Europameister Sebastian Bayer vom HSV geht als Außenseiter in die Weitsprungqualifikation

Hamburg. Die Aufforderung ist unmissverständlich: „Lauf, triff, flieg!“ Sebastian Bayer kann sie nachlesen auf dem „Glücksbrett“, das ihm treue Fans gebastelt haben und das er mitgenommen hat zur Leichtathletik-WM nach Moskau. Jetzt geht es für den Europameister vom HSV nur noch darum, es umzusetzen an diesem Mittwochmorgen in der Weitsprungqualifikation um 8.25 Uhr unserer Zeit. 8,10 Meter sind gefordert, um am Finale am Freitag teilnehmen zu dürfen.

Wenn Weitsprung nur so einfach wäre, dass es sich in drei Wörtern zusammenfassen ließe!
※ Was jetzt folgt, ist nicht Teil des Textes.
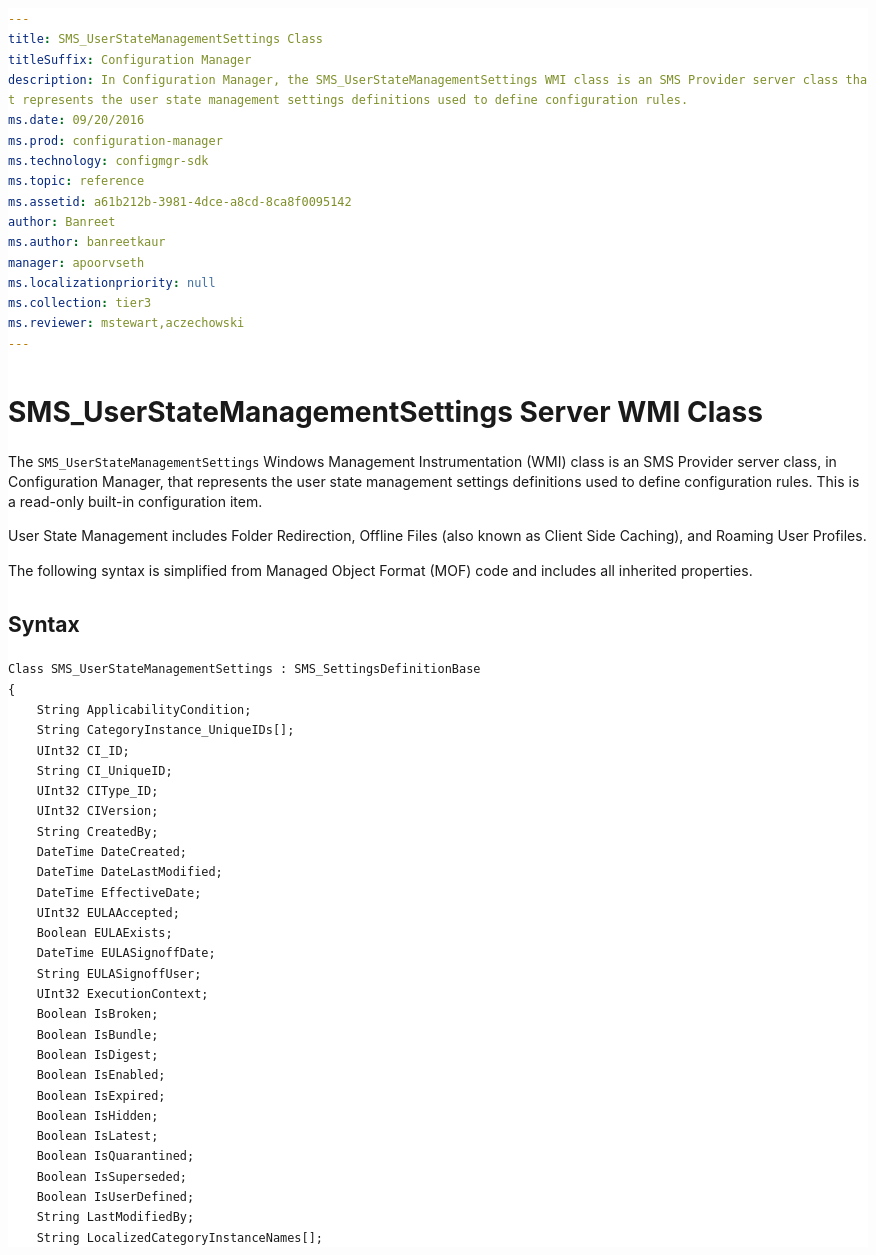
 ```yaml
---
title: SMS_UserStateManagementSettings Class
titleSuffix: Configuration Manager
description: In Configuration Manager, the SMS_UserStateManagementSettings WMI class is an SMS Provider server class that represents the user state management settings definitions used to define configuration rules.
ms.date: 09/20/2016
ms.prod: configuration-manager
ms.technology: configmgr-sdk
ms.topic: reference
ms.assetid: a61b212b-3981-4dce-a8cd-8ca8f0095142
author: Banreet
ms.author: banreetkaur
manager: apoorvseth
ms.localizationpriority: null
ms.collection: tier3
ms.reviewer: mstewart,aczechowski
---
```

# SMS_UserStateManagementSettings Server WMI Class
The `SMS_UserStateManagementSettings` Windows Management Instrumentation (WMI) class is an SMS Provider server class, in Configuration Manager, that represents the user state management settings definitions used to define configuration rules. This is a read-only built-in configuration item.  

 User State Management includes Folder Redirection, Offline Files (also known as Client Side Caching), and Roaming User Profiles.  

 The following syntax is simplified from Managed Object Format (MOF) code and includes all inherited properties.  

## Syntax  

```  
Class SMS_UserStateManagementSettings : SMS_SettingsDefinitionBase  
{  
    String ApplicabilityCondition;  
    String CategoryInstance_UniqueIDs[];  
    UInt32 CI_ID;  
    String CI_UniqueID;  
    UInt32 CIType_ID;  
    UInt32 CIVersion;  
    String CreatedBy;  
    DateTime DateCreated;  
    DateTime DateLastModified;  
    DateTime EffectiveDate;  
    UInt32 EULAAccepted;  
    Boolean EULAExists;  
    DateTime EULASignoffDate;  
    String EULASignoffUser;  
    UInt32 ExecutionContext;  
    Boolean IsBroken;  
    Boolean IsBundle;  
    Boolean IsDigest;  
    Boolean IsEnabled;  
    Boolean IsExpired;  
    Boolean IsHidden;  
    Boolean IsLatest;  
    Boolean IsQuarantined;  
    Boolean IsSuperseded;  
    Boolean IsUserDefined;  
    String LastModifiedBy;  
    String LocalizedCategoryInstanceNames[];  
```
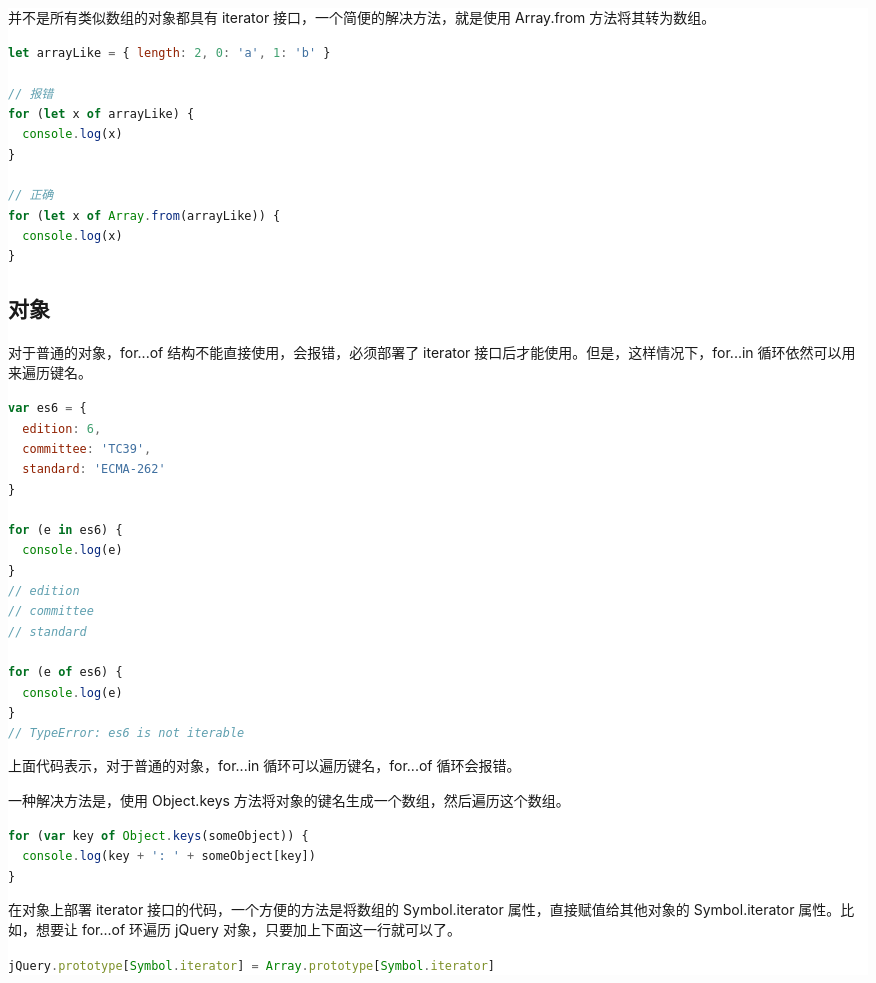 并不是所有类似数组的对象都具有 iterator 接口，一个简便的解决方法，就是使用 Array.from 方法将其转为数组。

```js
let arrayLike = { length: 2, 0: 'a', 1: 'b' }

// 报错
for (let x of arrayLike) {
  console.log(x)
}

// 正确
for (let x of Array.from(arrayLike)) {
  console.log(x)
}
```

## 对象

对于普通的对象，for...of 结构不能直接使用，会报错，必须部署了 iterator 接口后才能使用。但是，这样情况下，for...in 循环依然可以用来遍历键名。

```js
var es6 = {
  edition: 6,
  committee: 'TC39',
  standard: 'ECMA-262'
}

for (e in es6) {
  console.log(e)
}
// edition
// committee
// standard

for (e of es6) {
  console.log(e)
}
// TypeError: es6 is not iterable
```

上面代码表示，对于普通的对象，for...in 循环可以遍历键名，for...of 循环会报错。

一种解决方法是，使用 Object.keys 方法将对象的键名生成一个数组，然后遍历这个数组。

```js
for (var key of Object.keys(someObject)) {
  console.log(key + ': ' + someObject[key])
}
```

在对象上部署 iterator 接口的代码，一个方便的方法是将数组的 Symbol.iterator 属性，直接赋值给其他对象的 Symbol.iterator 属性。比如，想要让 for...of 环遍历 jQuery 对象，只要加上下面这一行就可以了。

```js
jQuery.prototype[Symbol.iterator] = Array.prototype[Symbol.iterator]
```


[title]: # (你需要学习的 Iterator和for...of循环)
[date]: # (2019-01-02 &nbsp; 10:01:52)
[categories]: # (ES6+)
[description]: # (2018我尝试过去改变别人，直到摔得鼻青脸肿，我才清醒过来。2019只想去改变自己！<br> 遍历山河，人间值得)
[image]: # (https://i.loli.net/2019/08/27/kpMGesmcE5dJFND.jpg)
  [Symbol.iterator]: Array.prototype[Symbol.iterator]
Hinter jedem einzelnen steckt eine ganze Serie von Unwägbarkeiten. Beim Laufen noch am wenigsten. Was das betrifft, hat Bayers Trainer Uwe Florczak keine Bedenken: „Die Anlaufkontrolle stimmt, die Kraftwerte auch.“ Eine der sogenannten Zubringerleistungen aber kann Florczak nicht abschätzen: „Wir konnten die Mehrfachsprünge im Training nicht so entwickeln wie vorgesehen.“

Der Grund ist ein Muskelfaserriss, den Bayer im Mai beim Training auf Teneriffa erlitten hatte. Zudem schlug er sich immer wieder mit Problemen an Fuß und Knie herum, die ihn schon seit Jahren begleiten. So kommt es, dass Bayer, 27, in Moskau mit einer Saisonbestleistung gemeldet ist, die mit 8,04 Meter um 45 Zentimeter unter seiner Marke von 2009 liegt und gar um 67 Zentimeter unter seinem Halleneuroparekord aus dem gleichen Jahr.

Aber die ganz langen Sätze brauchte Bayer in diesem Jahr auch gar nicht unbedingt zu machen. Als Europameister war er gleichsam befreit von der WM-Norm, die mit 8,25 Meter so hoch gesetzt war wie noch nie. Deshalb konnte es sich Bayer auch leisten, auf die weitenträchtigen deutschen Meetings zu verzichten, die er noch nie besonders gemocht hat. „Sebastian nutzt lieber die Chance, auf internationalen Meetings zu starten“, sagt Florczak.

Mindestens 8,20 Meter, glaubt der Hamburger Bundestrainer, werden für eine Medaille geleistet werden müssen. Zwei seiner Athleten haben dies in diesem Jahr geschafft: der Rehlinger Christian Reif (8,27) und Alyn Camara aus Leverkusen (8,29). Reif, 28, hat bereits nachgewiesen, dass er einer Situation wie in Moskau gewachsen ist. 2010 qualifizierte er sich bei der EM mit dem letzten Versuch fürs Finale und gewann dann mit 8,47 Meter den Titel. Für Camara, 24, ist es die erste WM. Aber seit er bei den deutschen Meisterschaften Bayers 8,04 Meter im letzten Durchgang mit 8,15 Meter konterte und damit die acht Jahre währende Bayer-Reif-Dominanz beendete, weiß Florczak, dass sein größtes Talent „in der Spitze angekommen ist“.

Wie eng es dort zugeht, musste Bayer 2012 in London erfahren: Zwei Zentimeter trennten ihn als Fünften von einer olympischen Medaille. Aber damals konnte er auch nicht die Lockerheit eines Außenseiters beanspruchen.